The problem: Once the images are set aside, write out the rest of the records exactly.

Supplied data:
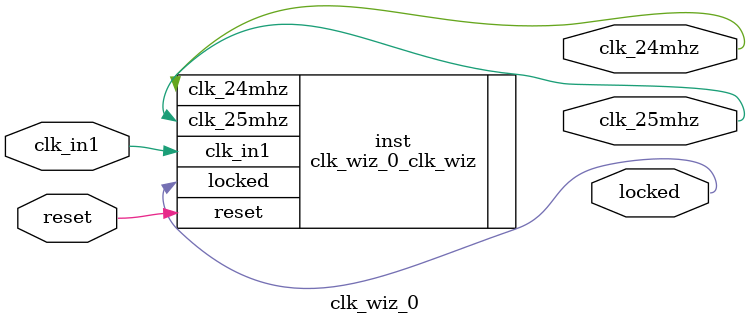
<source format=v>


`timescale 1ps/1ps

(* CORE_GENERATION_INFO = "clk_wiz_0,clk_wiz_v6_0_4_0_0,{component_name=clk_wiz_0,use_phase_alignment=true,use_min_o_jitter=false,use_max_i_jitter=false,use_dyn_phase_shift=false,use_inclk_switchover=false,use_dyn_reconfig=false,enable_axi=0,feedback_source=FDBK_AUTO,PRIMITIVE=MMCM,num_out_clk=2,clkin1_period=10.000,clkin2_period=10.000,use_power_down=false,use_reset=true,use_locked=true,use_inclk_stopped=false,feedback_type=SINGLE,CLOCK_MGR_TYPE=NA,manual_override=false}" *)

module clk_wiz_0 
 (
  // Clock out ports
  output        clk_25mhz,
  output        clk_24mhz,
  // Status and control signals
  input         reset,
  output        locked,
 // Clock in ports
  input         clk_in1
 );

  clk_wiz_0_clk_wiz inst
  (
  // Clock out ports  
  .clk_25mhz(clk_25mhz),
  .clk_24mhz(clk_24mhz),
  // Status and control signals               
  .reset(reset), 
  .locked(locked),
 // Clock in ports
  .clk_in1(clk_in1)
  );

endmodule

</source>
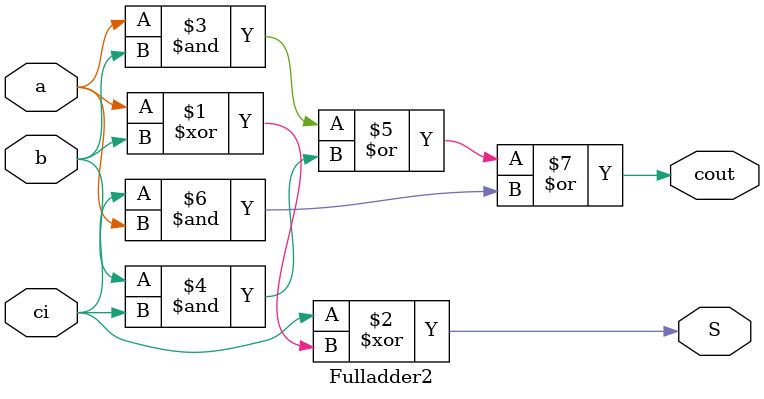
<source format=v>
`timescale 1ns / 1ps
module Fulladder2(
input ci,
input a, b, 
output S,
output cout
    );

assign S = ci ^ ( a ^ b );
assign cout = (a & b) | (b & ci) | (ci & a); 

endmodule

</source>
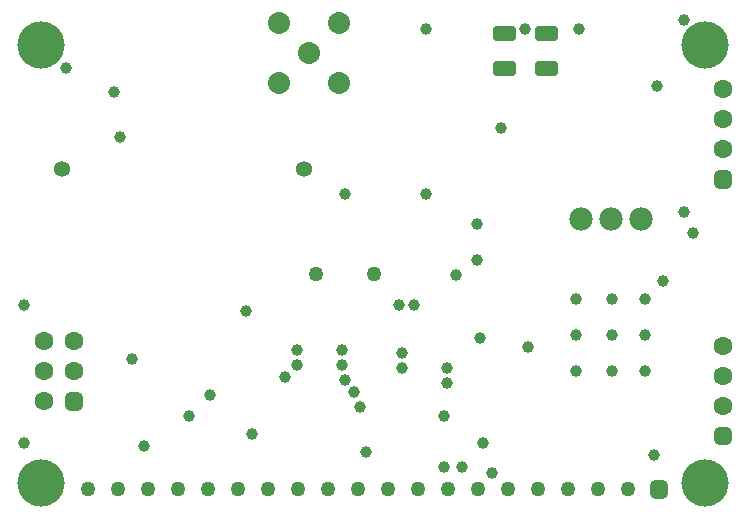
<source format=gbr>
G04 Generated by Ultiboard 13.0 *
%FSLAX24Y24*%
%MOIN*%

%ADD10C,0.0001*%
%ADD11C,0.15748*%
%ADD12C,0.0394*%
%ADD13C,0.0500*%
%ADD14R,0.0250X0.0250*%
%ADD15C,0.0350*%
%ADD16C,0.0633*%
%ADD17R,0.0208X0.0208*%
%ADD18C,0.0392*%
%ADD19R,0.0550X0.0250*%
%ADD20C,0.0233*%
%ADD21C,0.0735*%
%ADD22C,0.0534*%
%ADD23C,0.0783*%


G04 ColorRGB 9900CC for the following layer *
%LNSolder Mask Bottom*%
%LPD*%
G54D10*
G54D11*
X1378Y15787D03*
X23504Y15787D03*
X1378Y1181D03*
X23504Y1181D03*
G54D12*
X13800Y7100D03*
X13400Y5000D03*
X13400Y5500D03*
X14900Y5000D03*
X4400Y5300D03*
X16400Y1500D03*
X9900Y5100D03*
X9900Y5600D03*
X4000Y12700D03*
X3800Y14200D03*
X14800Y3400D03*
X14900Y4500D03*
X9500Y4700D03*
X16700Y13000D03*
X19300Y16300D03*
X22100Y7900D03*
X21900Y14400D03*
X22800Y10200D03*
X11800Y4200D03*
X11400Y5600D03*
X11400Y5100D03*
X11500Y4600D03*
X7000Y4100D03*
X12000Y3700D03*
X13300Y7100D03*
X15200Y8100D03*
X16100Y2500D03*
X14800Y1700D03*
X15400Y1700D03*
X12200Y2200D03*
X21800Y2100D03*
X14200Y16300D03*
X17500Y16300D03*
X14200Y10800D03*
X23100Y9500D03*
X20400Y6100D03*
X17600Y5700D03*
X16000Y6000D03*
X15900Y9800D03*
X15900Y8600D03*
X8400Y2800D03*
X4800Y2400D03*
X6300Y3400D03*
X800Y7100D03*
X800Y2500D03*
X11500Y10800D03*
X2200Y15000D03*
X8200Y6900D03*
X20400Y4900D03*
X19200Y7300D03*
X21500Y7300D03*
X20400Y7300D03*
X19200Y6100D03*
X21500Y6100D03*
X21500Y4900D03*
X19200Y4900D03*
X22800Y16600D03*
G54D13*
X10941Y984D03*
X13941Y984D03*
X14941Y984D03*
X20941Y984D03*
X17941Y984D03*
X19941Y984D03*
X18941Y984D03*
X15941Y984D03*
X16941Y984D03*
X12941Y984D03*
X11941Y984D03*
X9941Y984D03*
X8941Y984D03*
X4941Y984D03*
X6941Y984D03*
X7941Y984D03*
X5941Y984D03*
X3941Y984D03*
X2941Y984D03*
X12450Y8150D03*
X10533Y8150D03*
G54D14*
X21941Y984D03*
G54D15*
X21816Y859D02*
X22066Y859D01*
X22066Y1109D01*
X21816Y1109D01*
X21816Y859D01*D02*
G54D16*
X24100Y13300D03*
X24100Y12300D03*
X24100Y14300D03*
X2450Y4900D03*
X1450Y3900D03*
X2450Y5900D03*
X1450Y4900D03*
X1450Y5900D03*
X24100Y4750D03*
X24100Y3750D03*
X24100Y5750D03*
G54D17*
X24100Y11300D03*
X2450Y3900D03*
X24100Y2750D03*
G54D18*
X23996Y11196D02*
X24204Y11196D01*
X24204Y11404D01*
X23996Y11404D01*
X23996Y11196D01*D02*
X2346Y3796D02*
X2554Y3796D01*
X2554Y4004D01*
X2346Y4004D01*
X2346Y3796D01*D02*
X23996Y2646D02*
X24204Y2646D01*
X24204Y2854D01*
X23996Y2854D01*
X23996Y2646D01*D02*
G54D19*
X16800Y15017D03*
X16800Y16183D03*
X18200Y15017D03*
X18200Y16183D03*
G54D20*
X16525Y14892D02*
X17075Y14892D01*
X17075Y15142D01*
X16525Y15142D01*
X16525Y14892D01*D02*
X16525Y16058D02*
X17075Y16058D01*
X17075Y16308D01*
X16525Y16308D01*
X16525Y16058D01*D02*
X17925Y14892D02*
X18475Y14892D01*
X18475Y15142D01*
X17925Y15142D01*
X17925Y14892D01*D02*
X17925Y16058D02*
X18475Y16058D01*
X18475Y16308D01*
X17925Y16308D01*
X17925Y16058D01*D02*
G54D21*
X10300Y15500D03*
X9300Y16500D03*
X11300Y16500D03*
X9300Y14500D03*
X11300Y14500D03*
G54D22*
X2065Y11650D03*
X10135Y11650D03*
G54D23*
X20360Y9968D03*
X19360Y9968D03*
X21360Y9968D03*

M02*

</source>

Completed exercise:
<source format=v>


`timescale 1ps/1ps

(* CORE_GENERATION_INFO = "clk_wiz_0,clk_wiz_v6_0_4_0_0,{component_name=clk_wiz_0,use_phase_alignment=true,use_min_o_jitter=false,use_max_i_jitter=false,use_dyn_phase_shift=false,use_inclk_switchover=false,use_dyn_reconfig=false,enable_axi=0,feedback_source=FDBK_AUTO,PRIMITIVE=MMCM,num_out_clk=2,clkin1_period=10.000,clkin2_period=10.000,use_power_down=false,use_reset=true,use_locked=true,use_inclk_stopped=false,feedback_type=SINGLE,CLOCK_MGR_TYPE=NA,manual_override=false}" *)

module clk_wiz_0 
 (
  // Clock out ports
  output        clk_25mhz,
  output        clk_24mhz,
  // Status and control signals
  input         reset,
  output        locked,
 // Clock in ports
  input         clk_in1
 );

  clk_wiz_0_clk_wiz inst
  (
  // Clock out ports  
  .clk_25mhz(clk_25mhz),
  .clk_24mhz(clk_24mhz),
  // Status and control signals               
  .reset(reset), 
  .locked(locked),
 // Clock in ports
  .clk_in1(clk_in1)
  );

endmodule

</source>
<source format=v>
`timescale 1ns / 1ps
module Fulladder2(
input ci,
input a, b, 
output S,
output cout
    );

assign S = ci ^ ( a ^ b );
assign cout = (a & b) | (b & ci) | (ci & a); 

endmodule

</source>
<source format=gbr>
G04 Generated by Ultiboard 13.0 *
%FSLAX24Y24*%
%MOIN*%

%ADD10C,0.0001*%
%ADD11C,0.15748*%
%ADD12C,0.0394*%
%ADD13C,0.0500*%
%ADD14R,0.0250X0.0250*%
%ADD15C,0.0350*%
%ADD16C,0.0633*%
%ADD17R,0.0208X0.0208*%
%ADD18C,0.0392*%
%ADD19R,0.0550X0.0250*%
%ADD20C,0.0233*%
%ADD21C,0.0735*%
%ADD22C,0.0534*%
%ADD23C,0.0783*%


G04 ColorRGB 9900CC for the following layer *
%LNSolder Mask Bottom*%
%LPD*%
G54D10*
G54D11*
X1378Y15787D03*
X23504Y15787D03*
X1378Y1181D03*
X23504Y1181D03*
G54D12*
X13800Y7100D03*
X13400Y5000D03*
X13400Y5500D03*
X14900Y5000D03*
X4400Y5300D03*
X16400Y1500D03*
X9900Y5100D03*
X9900Y5600D03*
X4000Y12700D03*
X3800Y14200D03*
X14800Y3400D03*
X14900Y4500D03*
X9500Y4700D03*
X16700Y13000D03*
X19300Y16300D03*
X22100Y7900D03*
X21900Y14400D03*
X22800Y10200D03*
X11800Y4200D03*
X11400Y5600D03*
X11400Y5100D03*
X11500Y4600D03*
X7000Y4100D03*
X12000Y3700D03*
X13300Y7100D03*
X15200Y8100D03*
X16100Y2500D03*
X14800Y1700D03*
X15400Y1700D03*
X12200Y2200D03*
X21800Y2100D03*
X14200Y16300D03*
X17500Y16300D03*
X14200Y10800D03*
X23100Y9500D03*
X20400Y6100D03*
X17600Y5700D03*
X16000Y6000D03*
X15900Y9800D03*
X15900Y8600D03*
X8400Y2800D03*
X4800Y2400D03*
X6300Y3400D03*
X800Y7100D03*
X800Y2500D03*
X11500Y10800D03*
X2200Y15000D03*
X8200Y6900D03*
X20400Y4900D03*
X19200Y7300D03*
X21500Y7300D03*
X20400Y7300D03*
X19200Y6100D03*
X21500Y6100D03*
X21500Y4900D03*
X19200Y4900D03*
X22800Y16600D03*
G54D13*
X10941Y984D03*
X13941Y984D03*
X14941Y984D03*
X20941Y984D03*
X17941Y984D03*
X19941Y984D03*
X18941Y984D03*
X15941Y984D03*
X16941Y984D03*
X12941Y984D03*
X11941Y984D03*
X9941Y984D03*
X8941Y984D03*
X4941Y984D03*
X6941Y984D03*
X7941Y984D03*
X5941Y984D03*
X3941Y984D03*
X2941Y984D03*
X12450Y8150D03*
X10533Y8150D03*
G54D14*
X21941Y984D03*
G54D15*
X21816Y859D02*
X22066Y859D01*
X22066Y1109D01*
X21816Y1109D01*
X21816Y859D01*D02*
G54D16*
X24100Y13300D03*
X24100Y12300D03*
X24100Y14300D03*
X2450Y4900D03*
X1450Y3900D03*
X2450Y5900D03*
X1450Y4900D03*
X1450Y5900D03*
X24100Y4750D03*
X24100Y3750D03*
X24100Y5750D03*
G54D17*
X24100Y11300D03*
X2450Y3900D03*
X24100Y2750D03*
G54D18*
X23996Y11196D02*
X24204Y11196D01*
X24204Y11404D01*
X23996Y11404D01*
X23996Y11196D01*D02*
X2346Y3796D02*
X2554Y3796D01*
X2554Y4004D01*
X2346Y4004D01*
X2346Y3796D01*D02*
X23996Y2646D02*
X24204Y2646D01*
X24204Y2854D01*
X23996Y2854D01*
X23996Y2646D01*D02*
G54D19*
X16800Y15017D03*
X16800Y16183D03*
X18200Y15017D03*
X18200Y16183D03*
G54D20*
X16525Y14892D02*
X17075Y14892D01*
X17075Y15142D01*
X16525Y15142D01*
X16525Y14892D01*D02*
X16525Y16058D02*
X17075Y16058D01*
X17075Y16308D01*
X16525Y16308D01*
X16525Y16058D01*D02*
X17925Y14892D02*
X18475Y14892D01*
X18475Y15142D01*
X17925Y15142D01*
X17925Y14892D01*D02*
X17925Y16058D02*
X18475Y16058D01*
X18475Y16308D01*
X17925Y16308D01*
X17925Y16058D01*D02*
G54D21*
X10300Y15500D03*
X9300Y16500D03*
X11300Y16500D03*
X9300Y14500D03*
X11300Y14500D03*
G54D22*
X2065Y11650D03*
X10135Y11650D03*
G54D23*
X20360Y9968D03*
X19360Y9968D03*
X21360Y9968D03*

M02*

</source>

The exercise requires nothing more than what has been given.